Anita Davis wanted to be a translator. So she studied Russian at Youngstown State University.
Delphine Baldwin-Casey dreamed of becoming a nurse. So she took a job at St. Elizabeth’s Health Center.
Neither woman’s original career aspiration came true. Instead each has proudly worn blue for 30 years.
When they joined the Youngstown Police Department in 1978, Detective Sgts. Davis and Baldwin-Casey were two of the first women police officers to have patrol duties.
Davis was 25 years old and Baldwin-Casey was 27 when they started riding in cruisers and were sworn in with Wanda Cordero, Susan Colucci and Sharman Simon.
“For me it was just a fluke,” Davis said of her law enforcement career.
“It was no where in my mind set to be a police officer,” she said admitting that she was naive to what police work entailed.
Baldwin-Casey, too, was hesitant about signing up for law enforcement.
“Since our bunch [of women] was the first to do patrol work, we met with various resistance,” Davis said.
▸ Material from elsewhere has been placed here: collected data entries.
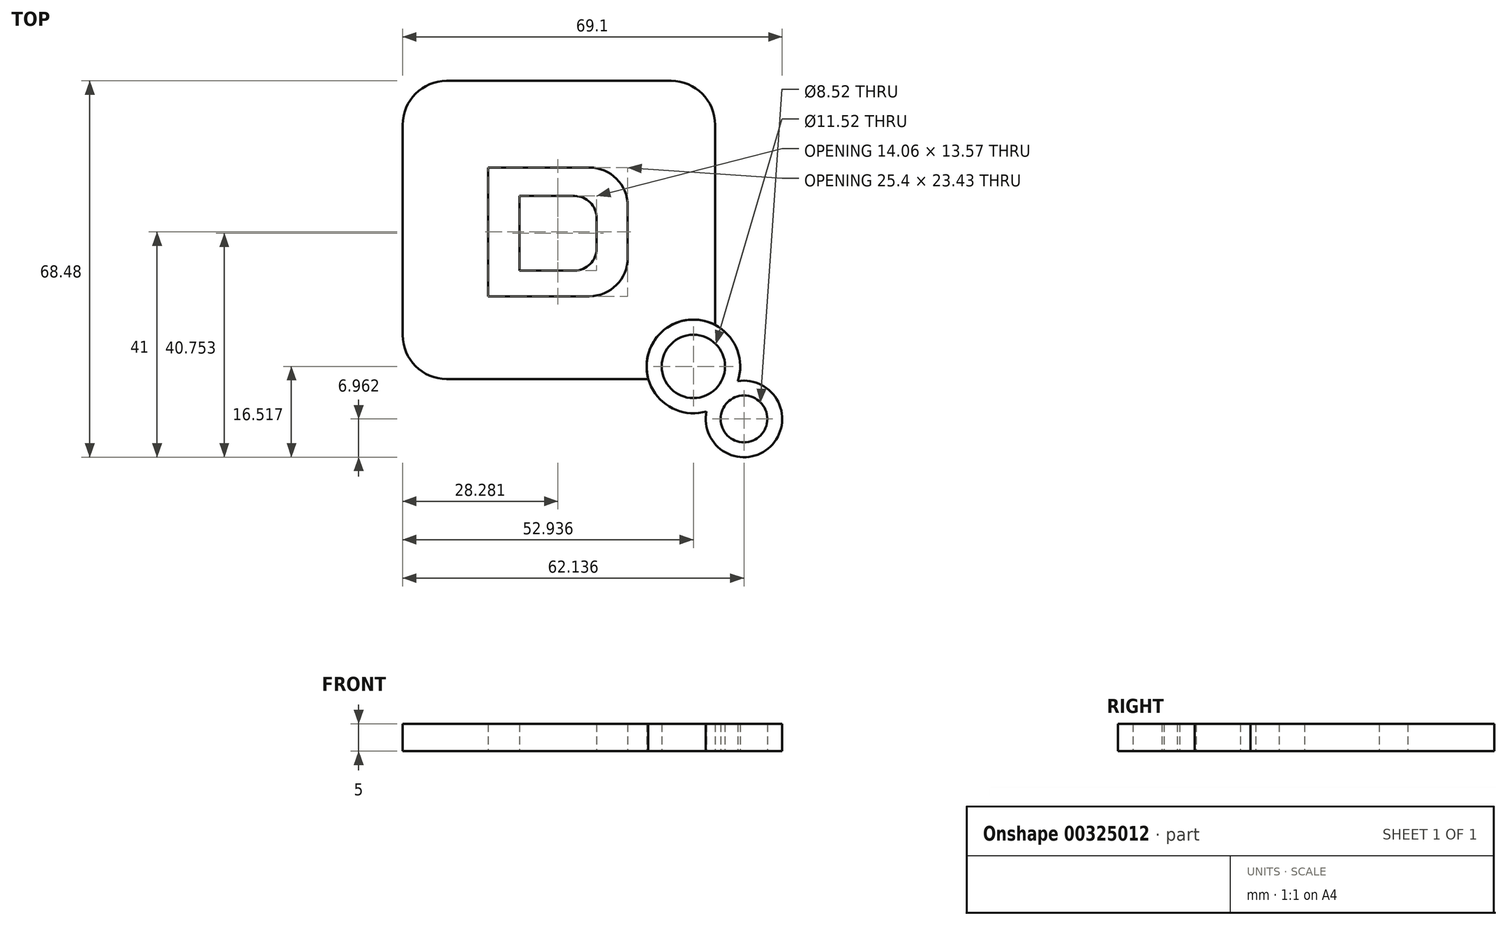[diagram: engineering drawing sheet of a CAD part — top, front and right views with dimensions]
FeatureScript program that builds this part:
annotation { "Feature Type Name" : "Feature", "Feature Type Description" : "" }
export const myFeature = defineFeature(function(context is Context, id is Id, definition is map)
    precondition{}
    {
        {
            var Q0;
            Q0=qCreatedBy(makeId("Top.planeOp"),FACE);
            var sketch = newSketch(context, id + "F0", { "sketchPlane" : qUnion([Q0])});
            skLineSegment(sketch, "E0.bottom", {"start": v(-20.44, 27.13) * mm, "end": v(20.44, 27.13) * mm});
            skLineSegment(sketch, "E0.top", {"start": v(-20.44, -27.13) * mm, "end": v(16.29, -27.13) * mm});
            skLineSegment(sketch, "E0.left", {"start": v(-28.44, 19.13) * mm, "end": v(-28.44, -19.13) * mm});
            skLineSegment(sketch, "E0.right", {"start": v(28.44, 19.13) * mm, "end": v(28.44, -17.28) * mm});
            skPoint(sketch, "E0.middle", {"position": v(0, 0) * mm});
            skPoint(sketch, "E1.visualSharp", {"position": v(-28.44, 27.13) * mm});
            skArc(sketch, "E1.filletArc", {"start": v(-20.44, 27.13) * mm, "mid": v(-26.1, 24.79) * mm, "end": v(-28.44, 19.13) * mm});
            skPoint(sketch, "E2.visualSharp", {"position": v(28.44, 27.13) * mm});
            skArc(sketch, "E2.filletArc", {"start": v(28.44, 19.13) * mm, "mid": v(26.1, 24.79) * mm, "end": v(20.44, 27.13) * mm});
            skPoint(sketch, "E3.visualSharp", {"position": v(-28.44, -27.13) * mm});
            skArc(sketch, "E3.filletArc", {"start": v(-28.44, -19.13) * mm, "mid": v(-26.1, -24.79) * mm, "end": v(-20.44, -27.13) * mm});
            skArc(sketch, "E4", {"start": v(28.44, -17.28) * mm, "mid": v(19.13, -18.21) * mm, "end": v(16.29, -27.13) * mm});
            skPoint(sketch, "E5.orphan", {"position": v(28.44, -27.13) * mm});
            skCircle(sketch, "E6", {"center": v(24.5, -24.83) * mm, "radius": 5.76 * mm});
            skCircle(sketch, "E7", {"center": v(33.7, -34.39) * mm, "radius": 4.26 * mm});
            skArc(sketch, "E8", {"start": v(32.59, -27.51) * mm, "mid": v(18.58, -18.7) * mm, "end": v(26.87, -33.02) * mm});
            skArc(sketch, "E9", {"start": v(26.87, -33.02) * mm, "mid": v(38.53, -39.4) * mm, "end": v(32.59, -27.51) * mm});
            skLineSegment(sketch, "E10", {"start": v(-12.86, 11.37) * mm, "end": v(-12.86, -12.07) * mm});
            skLineSegment(sketch, "E11", {"start": v(-12.86, 11.37) * mm, "end": v(5.54, 11.37) * mm});
            skLineSegment(sketch, "E12", {"start": v(12.54, 4.37) * mm, "end": v(12.54, -5.07) * mm});
            skLineSegment(sketch, "E13", {"start": v(5.54, -12.07) * mm, "end": v(-12.86, -12.07) * mm});
            skLineSegment(sketch, "E14", {"start": v(-7.19, 6.19) * mm, "end": v(-7.19, -7.38) * mm});
            skLineSegment(sketch, "E15", {"start": v(-7.19, -7.38) * mm, "end": v(2.87, -7.38) * mm});
            skLineSegment(sketch, "E16", {"start": v(6.87, -3.38) * mm, "end": v(6.87, 2.19) * mm});
            skLineSegment(sketch, "E17", {"start": v(2.87, 6.19) * mm, "end": v(-7.19, 6.19) * mm});
            skPoint(sketch, "E18.orphan", {"position": v(-7.19, 6.68) * mm});
            skPoint(sketch, "E19.visualSharp", {"position": v(12.54, 11.37) * mm});
            skArc(sketch, "E19.filletArc", {"start": v(12.54, 4.37) * mm, "mid": v(10.5, 9.32) * mm, "end": v(5.54, 11.37) * mm});
            skPoint(sketch, "E20.visualSharp", {"position": v(12.54, -12.07) * mm});
            skArc(sketch, "E20.filletArc", {"start": v(5.54, -12.07) * mm, "mid": v(10.5, -10.02) * mm, "end": v(12.54, -5.07) * mm});
            skPoint(sketch, "E21.visualSharp", {"position": v(6.87, -7.38) * mm});
            skArc(sketch, "E21.filletArc", {"start": v(2.87, -7.38) * mm, "mid": v(5.7, -6.2) * mm, "end": v(6.87, -3.38) * mm});
            skPoint(sketch, "E22.visualSharp", {"position": v(6.87, 6.19) * mm});
            skArc(sketch, "E22.filletArc", {"start": v(6.87, 2.19) * mm, "mid": v(5.7, 5.01) * mm, "end": v(2.87, 6.19) * mm});
            skSolve(sketch);
        }
        {
            var Q0;
            Q0=makeQuery(id+"F0.imprint","IMPRINT",FACE,{"disambiguationData":[TD([[makeQuery(id+"F0.imprint","IMPRINT",EDGE,{"derivedFrom":sQuery(id+"F0.wireOp",EDGE,"E0.bottom")}),-1.0]])]});
            var Q1;
            Q1=makeQuery(id+"F0.imprint","IMPRINT",FACE,{"disambiguationData":[TD([[makeQuery(id+"F0.imprint","IMPRINT",EDGE,{"derivedFrom":sQuery(id+"F0.wireOp",EDGE,"E14")}),1.0]])]});
            var Q2;
            Q2=makeQuery(id+"F0.imprint","IMPRINT",FACE,{"disambiguationData":[TD([[makeQuery(id+"F0.imprint","IMPRINT",EDGE,{"derivedFrom":sQuery(id+"F0.wireOp",EDGE,"E6")}),1.0]])]});
            var Q3;
            Q3=makeQuery(id+"F0.imprint","IMPRINT",FACE,{"disambiguationData":[TD([[makeQuery(id+"F0.imprint","IMPRINT",EDGE,{"derivedFrom":sQuery(id+"F0.wireOp",EDGE,"E7")}),1.0]])]});
            extrude(context, id + "F1", {"entities" : qUnion([Q0, Q1, Q2, Q3]), "depth" : 5 * mm});
        }
        {
            var Q0;
            Q0=makeQuery(id+"F0.imprint","IMPRINT",FACE,{"disambiguationData":[TD([[makeQuery(id+"F0.imprint","IMPRINT",EDGE,{"derivedFrom":sQuery(id+"F0.wireOp",EDGE,"E10")}),1.0]])]});
            var Q1;
            Q1=makeQuery(id+"F0.imprint","IMPRINT",FACE,{"disambiguationData":[TD([[makeQuery(id+"F0.imprint","IMPRINT",EDGE,{"derivedFrom":sQuery(id+"F0.wireOp",EDGE,"E6")}),-1.0]])]});
            extrude(context, id + "F2", {"entities" : qUnion([Q0, Q1]), "depth" : 5 * mm});
        }
        {
            var Q0;
            Q0=makeQuery(id+"F1.opExtrude","SWEPT_BODY",BODY,{"disambiguationData":[OSD([sQuery(id+"F0.wireOp",EDGE,"E7")])]});
            deleteBodies(context, id + "F3", {"entities" : qUnion([Q0])});
        }
    });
On a daily basis the women had to overcome the struggles of being in a “male chauvinistic work place,” she said. The two had to tolerate the sexism and comments, like “I don’t want to work with a woman.”
Even their restroom was substandard.
The department turned a small storage closet into the ladies room, Davis said.
“The bathroom was in the closet for 15 years,” she said, able to laugh about it now.
While Davis, Baldwin-Casey and their three cohorts were the first females to do patrol work, Lottie Mitchell was the first woman officer in Youngstown, according to Vindicator files. Her job title in 1921 was “Inspector of Private Places.”
The duties of her post included, “seeing that dancing in public places was proper, that youngsters conducted themselves with proper deportment in movie shows, parks, etc. and who sometimes had to see to it that elopements were nipped in the bud ...”
Mitchell and the women who proceeded her on the force were generally assigned to cases dealing only with women or juveniles, Baldwin-Casey said.
“To my knowledge, they weren’t able to carry weapons either,” she said.
In 1925 the “Inspector of Public Places” post was abolished and Mitchell became the matron of the county jail.
The title “policewoman” wasn’t used until the mid-1930’s, and even then women didn’t go on patrol.
By the late 1970’s, rules at YPD relaxed and Davis, Baldwin-Casey, along with Cordero, Colucci and Simon were assigned to routine patrol work. Of those five, Davis and Baldwin-Casey are the only two left at YPD.
“We all made a pact to stay one year,” Baldwin-Casey said.
It was a year full of being tested by men on the force, said Baldwin-Casey who believes she was purposely put on the toughest cases — decomposed bodies, fatal shootings and stabbings, among other gruesome crimes.
“What it takes most officers to see in five years, I experienced in my first year,” she said.
Neither Davis or Baldwin-Casey have lost that sense of toughness, which has helped keep them respected members of the force. After 10 years, Davis and Baldwin-Casey were finally promoted to detective sergeants.
“I’m pleased with what I’ve done on this job,” Davis said.
“I do like getting the bad guy, because I’ve seen the victims and the damage being done,” she said.
“Being able to make a difference when it came to violence against women and children,” is how Baldwin-Casey described her biggest achievement.
While Davis and Baldwin-Casey have witnessed many changes at the YPD, they’d like to see women should climb even higher on the law enforcement ladder.
“We still haven’t totally broken the glass ceiling,” said Baldwin-Casey noting that there haven’t been any female captains or chiefs.
“I was interviewed for the chief spot and that was exciting for me,” she said. “That’s something 30 years ago I never would have thought of.”
The closest a woman ever came to being chief was Norma Jean Higgins on Nov. 1, 1974.
At that time, Higgins was a 20-year veteran of the YPD and claimed the spot of Police Chief Donald Baker for one day, while he fulfilled a civil service requirement, according to Vindicator files.
“I can’t wait to see the day when we have a female police chief,” Davis said.